Content revision data

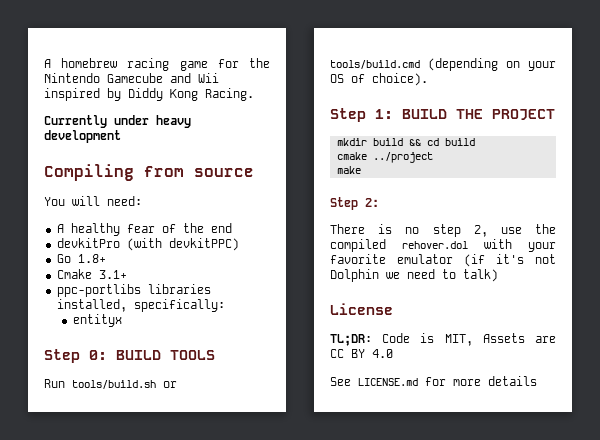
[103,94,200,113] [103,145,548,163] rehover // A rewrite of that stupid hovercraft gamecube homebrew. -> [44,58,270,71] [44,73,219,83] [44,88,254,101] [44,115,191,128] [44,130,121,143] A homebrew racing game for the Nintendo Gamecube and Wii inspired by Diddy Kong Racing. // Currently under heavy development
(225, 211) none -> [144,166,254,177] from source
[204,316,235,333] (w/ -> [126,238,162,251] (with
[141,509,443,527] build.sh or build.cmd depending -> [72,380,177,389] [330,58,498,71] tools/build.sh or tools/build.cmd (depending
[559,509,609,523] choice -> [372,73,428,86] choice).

• [TRY IT]: Although the records above include pictures, the copy must contain only their exact text.

• [EXPECTED ANSWER]:
[103,94,200,113] [103,145,548,163] rehover // A rewrite of that stupid hovercraft gamecube homebrew. -> [44,58,270,71] [44,73,219,83] [44,88,254,101] [44,115,191,128] [44,130,121,143] A homebrew racing game for the Nintendo Gamecube and Wii inspired by Diddy Kong Racing. // Currently under heavy development
(225, 211) none -> [144,166,254,177] from source
[204,316,235,333] (w/ -> [126,238,162,251] (with
[141,509,443,527] build.sh or build.cmd depending -> [72,380,177,389] [330,58,498,71] tools/build.sh or tools/build.cmd (depending
[559,509,609,523] choice -> [372,73,428,86] choice).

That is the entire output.